'''

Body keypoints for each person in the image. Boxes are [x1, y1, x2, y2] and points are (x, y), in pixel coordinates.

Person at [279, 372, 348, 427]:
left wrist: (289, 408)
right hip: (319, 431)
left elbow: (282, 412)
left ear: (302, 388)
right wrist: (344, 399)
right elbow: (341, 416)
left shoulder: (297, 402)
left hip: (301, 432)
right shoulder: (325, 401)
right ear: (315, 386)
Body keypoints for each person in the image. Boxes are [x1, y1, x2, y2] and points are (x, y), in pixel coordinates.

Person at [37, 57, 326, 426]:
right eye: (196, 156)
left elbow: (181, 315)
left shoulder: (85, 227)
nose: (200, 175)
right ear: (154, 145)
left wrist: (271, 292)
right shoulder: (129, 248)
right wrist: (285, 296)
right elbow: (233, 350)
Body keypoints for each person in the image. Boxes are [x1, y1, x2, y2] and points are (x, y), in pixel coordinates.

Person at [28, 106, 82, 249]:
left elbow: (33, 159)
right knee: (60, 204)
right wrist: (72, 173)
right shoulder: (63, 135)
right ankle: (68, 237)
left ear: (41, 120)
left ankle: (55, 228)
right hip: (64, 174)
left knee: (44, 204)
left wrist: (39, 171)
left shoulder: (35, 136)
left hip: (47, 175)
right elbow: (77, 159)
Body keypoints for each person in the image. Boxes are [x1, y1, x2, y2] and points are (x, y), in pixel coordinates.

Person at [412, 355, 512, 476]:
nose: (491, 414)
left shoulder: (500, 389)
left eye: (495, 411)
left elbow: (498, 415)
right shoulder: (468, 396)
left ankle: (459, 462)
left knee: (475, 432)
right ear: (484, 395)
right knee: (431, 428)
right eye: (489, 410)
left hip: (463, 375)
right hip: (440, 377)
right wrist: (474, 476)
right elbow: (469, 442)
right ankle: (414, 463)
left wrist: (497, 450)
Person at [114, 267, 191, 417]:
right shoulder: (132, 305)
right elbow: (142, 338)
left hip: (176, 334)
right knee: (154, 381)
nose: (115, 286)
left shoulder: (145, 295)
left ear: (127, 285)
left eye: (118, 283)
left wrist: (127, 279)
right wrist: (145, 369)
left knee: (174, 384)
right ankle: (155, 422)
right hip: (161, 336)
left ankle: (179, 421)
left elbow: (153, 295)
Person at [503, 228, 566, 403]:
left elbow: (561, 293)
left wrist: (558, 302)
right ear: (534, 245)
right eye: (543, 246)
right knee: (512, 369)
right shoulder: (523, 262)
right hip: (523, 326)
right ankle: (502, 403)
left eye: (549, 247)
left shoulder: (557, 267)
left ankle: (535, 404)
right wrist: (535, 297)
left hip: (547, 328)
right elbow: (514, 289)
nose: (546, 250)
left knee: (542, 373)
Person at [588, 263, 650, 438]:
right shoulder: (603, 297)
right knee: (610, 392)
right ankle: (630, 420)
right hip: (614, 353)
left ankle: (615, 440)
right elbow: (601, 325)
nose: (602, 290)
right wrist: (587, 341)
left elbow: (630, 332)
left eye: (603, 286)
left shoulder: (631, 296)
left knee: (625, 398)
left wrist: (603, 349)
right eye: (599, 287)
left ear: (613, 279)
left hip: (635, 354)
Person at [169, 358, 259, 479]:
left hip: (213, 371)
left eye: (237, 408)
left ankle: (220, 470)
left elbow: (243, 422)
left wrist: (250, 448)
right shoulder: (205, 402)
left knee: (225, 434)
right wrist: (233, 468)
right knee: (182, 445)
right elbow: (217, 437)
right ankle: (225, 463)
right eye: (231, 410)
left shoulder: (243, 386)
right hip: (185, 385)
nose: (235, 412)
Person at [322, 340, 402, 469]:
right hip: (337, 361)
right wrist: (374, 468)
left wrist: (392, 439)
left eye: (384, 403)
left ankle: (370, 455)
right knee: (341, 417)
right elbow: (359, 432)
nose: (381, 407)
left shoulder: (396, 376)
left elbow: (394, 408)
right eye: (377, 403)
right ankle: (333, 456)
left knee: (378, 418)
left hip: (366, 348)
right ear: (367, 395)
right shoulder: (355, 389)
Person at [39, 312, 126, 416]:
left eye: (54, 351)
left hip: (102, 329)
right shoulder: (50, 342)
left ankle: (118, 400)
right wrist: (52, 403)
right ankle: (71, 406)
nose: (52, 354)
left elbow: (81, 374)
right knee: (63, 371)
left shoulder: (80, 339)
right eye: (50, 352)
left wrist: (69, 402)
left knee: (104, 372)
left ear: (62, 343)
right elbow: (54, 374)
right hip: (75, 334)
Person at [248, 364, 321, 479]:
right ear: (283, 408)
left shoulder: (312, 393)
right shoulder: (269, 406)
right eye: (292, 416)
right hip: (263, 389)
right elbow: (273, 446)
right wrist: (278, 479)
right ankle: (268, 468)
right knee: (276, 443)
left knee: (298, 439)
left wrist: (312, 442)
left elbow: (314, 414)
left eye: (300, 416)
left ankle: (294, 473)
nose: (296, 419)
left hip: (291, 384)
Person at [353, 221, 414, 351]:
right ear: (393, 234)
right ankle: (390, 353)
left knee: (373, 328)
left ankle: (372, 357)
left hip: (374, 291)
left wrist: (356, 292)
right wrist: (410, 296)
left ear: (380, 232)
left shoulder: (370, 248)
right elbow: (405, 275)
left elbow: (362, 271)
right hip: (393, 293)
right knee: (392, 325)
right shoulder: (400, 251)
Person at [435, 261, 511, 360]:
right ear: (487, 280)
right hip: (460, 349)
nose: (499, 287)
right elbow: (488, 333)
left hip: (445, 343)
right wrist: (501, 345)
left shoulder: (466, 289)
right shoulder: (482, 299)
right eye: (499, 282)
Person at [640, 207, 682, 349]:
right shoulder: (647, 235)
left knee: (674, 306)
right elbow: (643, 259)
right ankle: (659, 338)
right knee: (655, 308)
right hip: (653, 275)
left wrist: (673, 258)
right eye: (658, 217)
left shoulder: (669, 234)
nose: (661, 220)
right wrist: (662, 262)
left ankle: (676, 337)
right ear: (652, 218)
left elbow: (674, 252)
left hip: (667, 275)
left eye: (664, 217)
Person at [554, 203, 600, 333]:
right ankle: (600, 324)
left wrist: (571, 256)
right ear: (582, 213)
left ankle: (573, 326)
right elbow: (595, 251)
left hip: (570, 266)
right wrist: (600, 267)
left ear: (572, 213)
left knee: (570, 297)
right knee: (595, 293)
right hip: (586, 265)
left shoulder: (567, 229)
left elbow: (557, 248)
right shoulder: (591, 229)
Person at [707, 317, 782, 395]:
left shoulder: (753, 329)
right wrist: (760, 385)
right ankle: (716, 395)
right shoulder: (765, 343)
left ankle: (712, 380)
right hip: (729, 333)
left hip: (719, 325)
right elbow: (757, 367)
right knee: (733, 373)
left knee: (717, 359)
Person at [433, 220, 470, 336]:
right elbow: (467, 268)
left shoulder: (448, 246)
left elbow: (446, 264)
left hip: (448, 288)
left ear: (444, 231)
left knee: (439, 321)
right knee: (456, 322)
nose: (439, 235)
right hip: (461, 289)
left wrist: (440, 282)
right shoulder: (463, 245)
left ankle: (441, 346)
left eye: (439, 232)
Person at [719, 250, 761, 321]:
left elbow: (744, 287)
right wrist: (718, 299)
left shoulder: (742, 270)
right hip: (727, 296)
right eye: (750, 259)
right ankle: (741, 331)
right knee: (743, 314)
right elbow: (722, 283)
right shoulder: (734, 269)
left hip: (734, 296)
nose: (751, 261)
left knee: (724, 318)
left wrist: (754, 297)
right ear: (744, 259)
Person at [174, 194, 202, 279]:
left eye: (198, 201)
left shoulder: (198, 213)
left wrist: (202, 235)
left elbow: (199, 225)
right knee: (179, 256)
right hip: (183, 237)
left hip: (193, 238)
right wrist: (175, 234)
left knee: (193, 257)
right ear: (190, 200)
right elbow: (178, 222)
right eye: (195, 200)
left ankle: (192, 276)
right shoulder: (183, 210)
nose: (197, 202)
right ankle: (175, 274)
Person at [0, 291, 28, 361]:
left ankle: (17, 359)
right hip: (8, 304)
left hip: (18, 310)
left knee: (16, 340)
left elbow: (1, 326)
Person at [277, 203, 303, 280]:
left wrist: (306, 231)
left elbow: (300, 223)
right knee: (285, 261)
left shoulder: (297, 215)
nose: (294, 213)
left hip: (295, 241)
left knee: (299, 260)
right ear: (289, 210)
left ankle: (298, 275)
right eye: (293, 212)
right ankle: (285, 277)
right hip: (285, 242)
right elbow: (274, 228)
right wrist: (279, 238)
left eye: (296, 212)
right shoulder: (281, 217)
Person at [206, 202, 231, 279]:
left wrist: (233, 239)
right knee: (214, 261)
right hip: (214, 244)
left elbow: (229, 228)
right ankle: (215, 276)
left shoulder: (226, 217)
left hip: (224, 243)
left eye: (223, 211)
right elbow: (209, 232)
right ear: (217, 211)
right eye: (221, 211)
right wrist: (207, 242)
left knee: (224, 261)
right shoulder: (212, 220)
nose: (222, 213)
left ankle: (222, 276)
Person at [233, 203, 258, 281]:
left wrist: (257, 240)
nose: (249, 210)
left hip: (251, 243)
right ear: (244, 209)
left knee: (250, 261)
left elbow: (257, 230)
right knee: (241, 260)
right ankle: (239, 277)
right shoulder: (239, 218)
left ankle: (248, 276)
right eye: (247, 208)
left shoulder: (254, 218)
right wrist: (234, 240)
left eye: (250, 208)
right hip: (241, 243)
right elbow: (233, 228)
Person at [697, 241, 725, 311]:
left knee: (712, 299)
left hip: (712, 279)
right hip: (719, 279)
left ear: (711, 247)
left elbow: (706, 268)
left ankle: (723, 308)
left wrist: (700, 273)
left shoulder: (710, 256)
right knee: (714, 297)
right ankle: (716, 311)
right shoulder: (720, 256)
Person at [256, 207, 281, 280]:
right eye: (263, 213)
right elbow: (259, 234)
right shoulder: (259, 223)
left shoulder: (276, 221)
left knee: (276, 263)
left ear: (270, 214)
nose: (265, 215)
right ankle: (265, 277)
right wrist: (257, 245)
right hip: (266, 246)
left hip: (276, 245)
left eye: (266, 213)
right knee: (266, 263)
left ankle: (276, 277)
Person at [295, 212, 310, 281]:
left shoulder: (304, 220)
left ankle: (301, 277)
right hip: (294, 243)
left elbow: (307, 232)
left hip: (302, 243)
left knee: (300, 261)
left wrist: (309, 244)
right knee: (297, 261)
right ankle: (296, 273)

'''

- Work instruction:
An exact copy of the lines above between the line holding "right hip: (263, 389)" and the line holding "right ankle: (390, 353)", inclusive, is the whole answer.

- Solution for this problem:
right hip: (263, 389)
right elbow: (273, 446)
right wrist: (278, 479)
right ankle: (268, 468)
right knee: (276, 443)
left knee: (298, 439)
left wrist: (312, 442)
left elbow: (314, 414)
left eye: (300, 416)
left ankle: (294, 473)
nose: (296, 419)
left hip: (291, 384)
Person at [353, 221, 414, 351]:
right ear: (393, 234)
right ankle: (390, 353)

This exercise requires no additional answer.